# START OF Data entries

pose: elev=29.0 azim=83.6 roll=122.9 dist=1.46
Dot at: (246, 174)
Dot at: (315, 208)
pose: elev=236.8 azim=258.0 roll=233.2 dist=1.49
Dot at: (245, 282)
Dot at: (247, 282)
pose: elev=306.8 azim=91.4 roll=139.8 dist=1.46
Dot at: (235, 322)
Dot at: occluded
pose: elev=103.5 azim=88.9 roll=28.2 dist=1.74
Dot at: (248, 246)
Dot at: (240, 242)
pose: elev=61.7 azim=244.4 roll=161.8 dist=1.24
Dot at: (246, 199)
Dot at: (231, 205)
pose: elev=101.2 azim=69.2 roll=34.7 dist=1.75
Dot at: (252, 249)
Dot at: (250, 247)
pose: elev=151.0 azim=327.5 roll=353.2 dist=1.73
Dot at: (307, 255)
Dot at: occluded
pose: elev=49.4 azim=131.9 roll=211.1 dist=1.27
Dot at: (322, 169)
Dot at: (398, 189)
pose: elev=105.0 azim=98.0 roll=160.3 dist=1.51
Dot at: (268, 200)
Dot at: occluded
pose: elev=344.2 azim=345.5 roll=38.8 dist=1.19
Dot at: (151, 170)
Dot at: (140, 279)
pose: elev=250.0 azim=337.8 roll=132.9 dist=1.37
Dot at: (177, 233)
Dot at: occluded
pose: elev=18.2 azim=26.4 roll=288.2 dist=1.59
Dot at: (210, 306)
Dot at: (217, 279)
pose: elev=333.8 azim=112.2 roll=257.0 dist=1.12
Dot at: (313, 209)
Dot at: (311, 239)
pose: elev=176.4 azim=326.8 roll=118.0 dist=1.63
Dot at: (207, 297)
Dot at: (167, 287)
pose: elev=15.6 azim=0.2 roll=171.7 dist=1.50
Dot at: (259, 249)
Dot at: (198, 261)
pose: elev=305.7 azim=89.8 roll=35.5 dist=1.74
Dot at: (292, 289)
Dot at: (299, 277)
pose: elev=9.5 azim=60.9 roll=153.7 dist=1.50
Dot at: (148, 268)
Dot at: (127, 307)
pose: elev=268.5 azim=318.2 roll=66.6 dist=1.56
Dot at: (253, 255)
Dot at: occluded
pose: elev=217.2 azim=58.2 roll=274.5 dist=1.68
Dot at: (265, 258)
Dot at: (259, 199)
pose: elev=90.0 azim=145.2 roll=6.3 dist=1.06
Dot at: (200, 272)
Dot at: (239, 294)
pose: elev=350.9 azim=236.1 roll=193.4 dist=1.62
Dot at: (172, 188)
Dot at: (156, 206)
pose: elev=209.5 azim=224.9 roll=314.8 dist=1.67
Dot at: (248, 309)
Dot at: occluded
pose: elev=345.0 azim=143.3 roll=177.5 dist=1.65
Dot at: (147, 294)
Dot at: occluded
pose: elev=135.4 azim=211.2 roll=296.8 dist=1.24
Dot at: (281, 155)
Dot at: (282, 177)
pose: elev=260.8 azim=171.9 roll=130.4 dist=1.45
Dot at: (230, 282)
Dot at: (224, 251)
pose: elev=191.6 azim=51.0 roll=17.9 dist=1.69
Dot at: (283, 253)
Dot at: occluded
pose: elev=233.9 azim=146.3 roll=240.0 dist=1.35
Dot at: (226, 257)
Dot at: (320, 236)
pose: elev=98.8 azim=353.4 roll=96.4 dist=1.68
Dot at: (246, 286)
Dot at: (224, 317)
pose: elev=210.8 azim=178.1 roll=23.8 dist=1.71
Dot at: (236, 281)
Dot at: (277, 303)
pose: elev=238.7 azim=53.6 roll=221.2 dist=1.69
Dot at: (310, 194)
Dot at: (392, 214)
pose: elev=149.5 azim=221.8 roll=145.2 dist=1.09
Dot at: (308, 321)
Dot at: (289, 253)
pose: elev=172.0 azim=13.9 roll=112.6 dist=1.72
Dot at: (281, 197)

# END OF Data entries

> [What you are asked to do]: Could you format the lines from the one containing "pose: elev=268.5 azim=318.2" through the one containing "Dot at: (289, 253)" as a Markdown table with two columns, n for a running count starting at 1 and Line for the line itself, leaving out any blank lines?

> [Exercise solution]:
| n | Line |
|---|---|
| 1 | pose: elev=268.5 azim=318.2 roll=66.6 dist=1.56 |
| 2 | Dot at: (253, 255) |
| 3 | Dot at: occluded |
| 4 | pose: elev=217.2 azim=58.2 roll=274.5 dist=1.68 |
| 5 | Dot at: (265, 258) |
| 6 | Dot at: (259, 199) |
| 7 | pose: elev=90.0 azim=145.2 roll=6.3 dist=1.06 |
| 8 | Dot at: (200, 272) |
| 9 | Dot at: (239, 294) |
| 10 | pose: elev=350.9 azim=236.1 roll=193.4 dist=1.62 |
| 11 | Dot at: (172, 188) |
| 12 | Dot at: (156, 206) |
| 13 | pose: elev=209.5 azim=224.9 roll=314.8 dist=1.67 |
| 14 | Dot at: (248, 309) |
| 15 | Dot at: occluded |
| 16 | pose: elev=345.0 azim=143.3 roll=177.5 dist=1.65 |
| 17 | Dot at: (147, 294) |
| 18 | Dot at: occluded |
| 19 | pose: elev=135.4 azim=211.2 roll=296.8 dist=1.24 |
| 20 | Dot at: (281, 155) |
| 21 | Dot at: (282, 177) |
| 22 | pose: elev=260.8 azim=171.9 roll=130.4 dist=1.45 |
| 23 | Dot at: (230, 282) |
| 24 | Dot at: (224, 251) |
| 25 | pose: elev=191.6 azim=51.0 roll=17.9 dist=1.69 |
| 26 | Dot at: (283, 253) |
| 27 | Dot at: occluded |
| 28 | pose: elev=233.9 azim=146.3 roll=240.0 dist=1.35 |
| 29 | Dot at: (226, 257) |
| 30 | Dot at: (320, 236) |
| 31 | pose: elev=98.8 azim=353.4 roll=96.4 dist=1.68 |
| 32 | Dot at: (246, 286) |
| 33 | Dot at: (224, 317) |
| 34 | pose: elev=210.8 azim=178.1 roll=23.8 dist=1.71 |
| 35 | Dot at: (236, 281) |
| 36 | Dot at: (277, 303) |
| 37 | pose: elev=238.7 azim=53.6 roll=221.2 dist=1.69 |
| 38 | Dot at: (310, 194) |
| 39 | Dot at: (392, 214) |
| 40 | pose: elev=149.5 azim=221.8 roll=145.2 dist=1.09 |
| 41 | Dot at: (308, 321) |
| 42 | Dot at: (289, 253) |